By MIKE READLING
© St. Petersburg Times, published August 25, 2000
Florida A&M coach Billy Joe stares at his schedule, perennially one of the toughest in Division I-AA, and feels a little like a cowboy invited to a gunfight with the flashiest pistol in the group.
Unfortunately for Joe, there is a good chance the only thing coming out of the barrel is a stick with a flag that says "Bang."
After coming within 44 seconds of advancing to the Division I-AA championship game last season, Joe and the Rattlers will attempt to replace a quarterback who threw for more than 2,000 yards and 23 touchdowns, not to mention three of their top four receivers. For the first time in a long time, FAMU's offense may not be the talk of the MEAC.
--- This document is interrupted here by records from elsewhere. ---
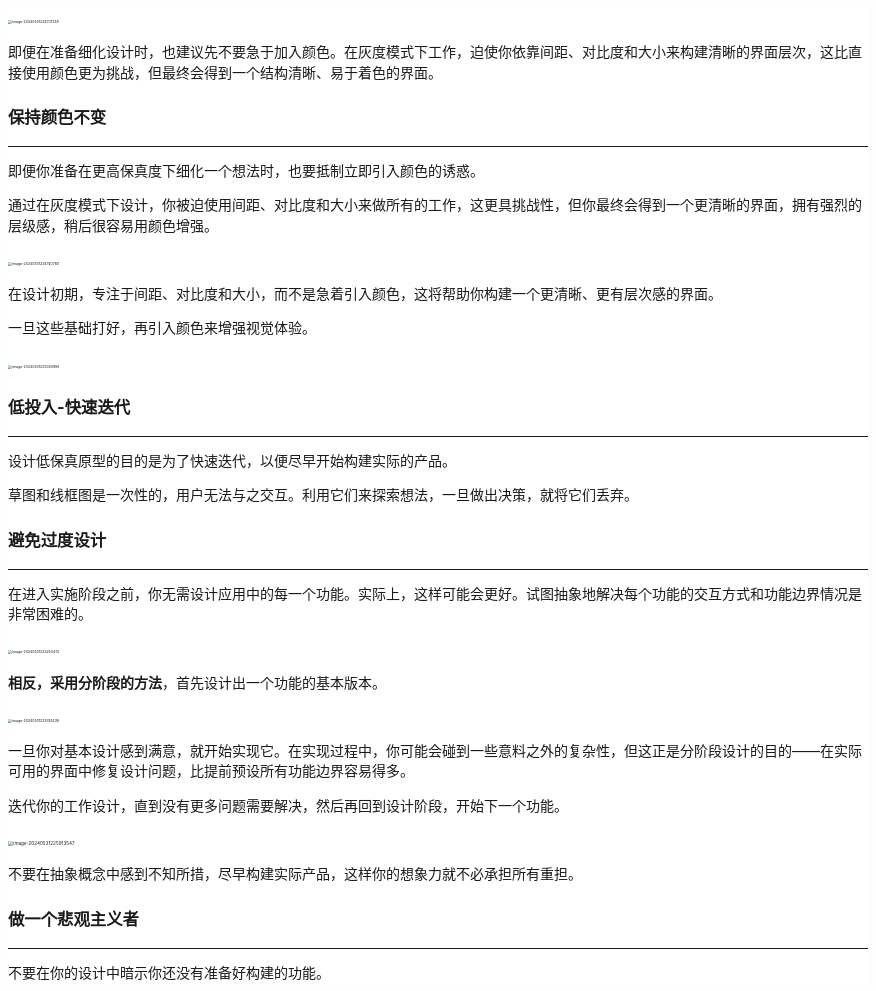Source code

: <img src="https://imgs.iwhy.dev/2024/05/91e25d2f7e6dd2fd357cd7da0b3686cc.png" alt="image-20240531224701238" style="zoom:25%;" />

即便在准备细化设计时，也建议先不要急于加入颜色。在灰度模式下工作，迫使你依靠间距、对比度和大小来构建清晰的界面层次，这比直接使用颜色更为挑战，但最终会得到一个结构清晰、易于着色的界面。



### 保持颜色不变

---

即便你准备在更高保真度下细化一个想法时，也要抵制立即引入颜色的诱惑。

通过在灰度模式下设计，你被迫使用间距、对比度和大小来做所有的工作，这更具挑战性，但你最终会得到一个更清晰的界面，拥有强烈的层级感，稍后很容易用颜色增强。

<img src="https://imgs.iwhy.dev/2024/05/eeee406544bd2cca34afaeb949d30b16.png" alt="image-20240531224740783" style="zoom:25%;" />

在设计初期，专注于间距、对比度和大小，而不是急着引入颜色，这将帮助你构建一个更清晰、更有层次感的界面。

一旦这些基础打好，再引入颜色来增强视觉体验。

<img src="https://imgs.iwhy.dev/2024/05/b52f0689aa144faa8f3a3fb9424b39db.png" alt="image-20240531225050996" style="zoom:25%;" />

### 低投入-快速迭代

---

设计低保真原型的目的是为了快速迭代，以便尽早开始构建实际的产品。

草图和线框图是一次性的，用户无法与之交互。利用它们来探索想法，一旦做出决策，就将它们丢弃。



### 避免过度设计

---

在进入实施阶段之前，你无需设计应用中的每一个功能。实际上，这样可能会更好。试图抽象地解决每个功能的交互方式和功能边界情况是非常困难的。

<img src="https://imgs.iwhy.dev/2024/05/3192b83fdb390b0fc88530382c9397c7.png" alt="image-20240531225250472" style="zoom: 25%;" />

**相反，采用分阶段的方法**，首先设计出一个功能的基本版本。

<img src="https://imgs.iwhy.dev/2024/05/f9a7be6648dd9ddd96143a5638abb20f.png" alt="image-20240531225745239" style="zoom:25%;" />

一旦你对基本设计感到满意，就开始实现它。在实现过程中，你可能会碰到一些意料之外的复杂性，但这正是分阶段设计的目的——在实际可用的界面中修复设计问题，比提前预设所有功能边界容易得多。

迭代你的工作设计，直到没有更多问题需要解决，然后再回到设计阶段，开始下一个功能。

<img src="https://imgs.iwhy.dev/2024/05/0bd17afb612b418ab5a3f20c1cacc4f2.png" alt="image-20240531225913547" style="zoom:33%;" />

不要在抽象概念中感到不知所措，尽早构建实际产品，这样你的想象力就不必承担所有重担。

### 做一个悲观主义者

---

不要在你的设计中暗示你还没有准备好构建的功能。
"Even though we have an outstanding quarterback coming back, we're going to be down a little bit," Joe said. "We have the trigger man, but I don't know if we have the bullets now."
One big bullet returning to FAMU is receiver Jaquay Nunnally. Nunnally caught 68 passes for 774 yards and seven touchdowns last season. After catching 93 passes in 1998, the senior needs 43 to break Jerry Rice's career record.
"I think he will have his best year ever this year," Joe said. "There's a good chance he may break that record, but the fact that he's the only one returning gives me some cause for concern. Hopefully some of the rising freshmen and sophomores can get the job done."
Working in the Rattlers' favor is the fact that quarterback Quinn Gray has been around the system for five years. After three years of being knocked from the No. 1 job by junior college or Division I transfers, he is finally set to take the reins of the Gulf Coast Offense.
The past two seasons, Gray has been bumped by Pat Bonner and JaJuan Seider, both of whom went to the NFL after graduating. This season, Joe is sticking with the senior who threw for 1,329 yards and 13 touchdowns last season.
"This is our first home-grown quarterback," Joe said. "Last year JaJuan Seider came from West Virginia and earned the job after the first three games, had an unbelieveable season and was drafted by the Chargers. But this year we have no quarterback at this time conceivable of beating Quinn out. I'm very happy we have an experienced quarterback going into the season."
While Gray is the most experienced part of the offense, the Rattler defense is going to be the main reason for any success FAMU might have.
Beginning with defensive end Jauron Dailey, who had 19 tackles and two sacks last season, and ending with a linebacking corps as fine as any in the nation, and FAMU could improve upon last year's numbers. That's saying something when you consider the Rattler defense held opponents to 23 points and 158 yards rushing per game.
"Jauron Dailey is very quick, an outstanding pass rusher with great technique," Joe said. "He's going to get it done for us. He's truly an All-American."
Behind Dailey is a linebacking squad led by Patrick Burrows, whom Joe compared to Earl Holmes Jr., one of the greatest tacklers in school history.
"We have great depth at linebacker," Joe said. "I could go on and on and on talking about those guys. We have Patrick Burrows, who could be the best linebacker to ever play at FAMU. Our defense is linebacker driven, and one thing we have have quality is linebackers."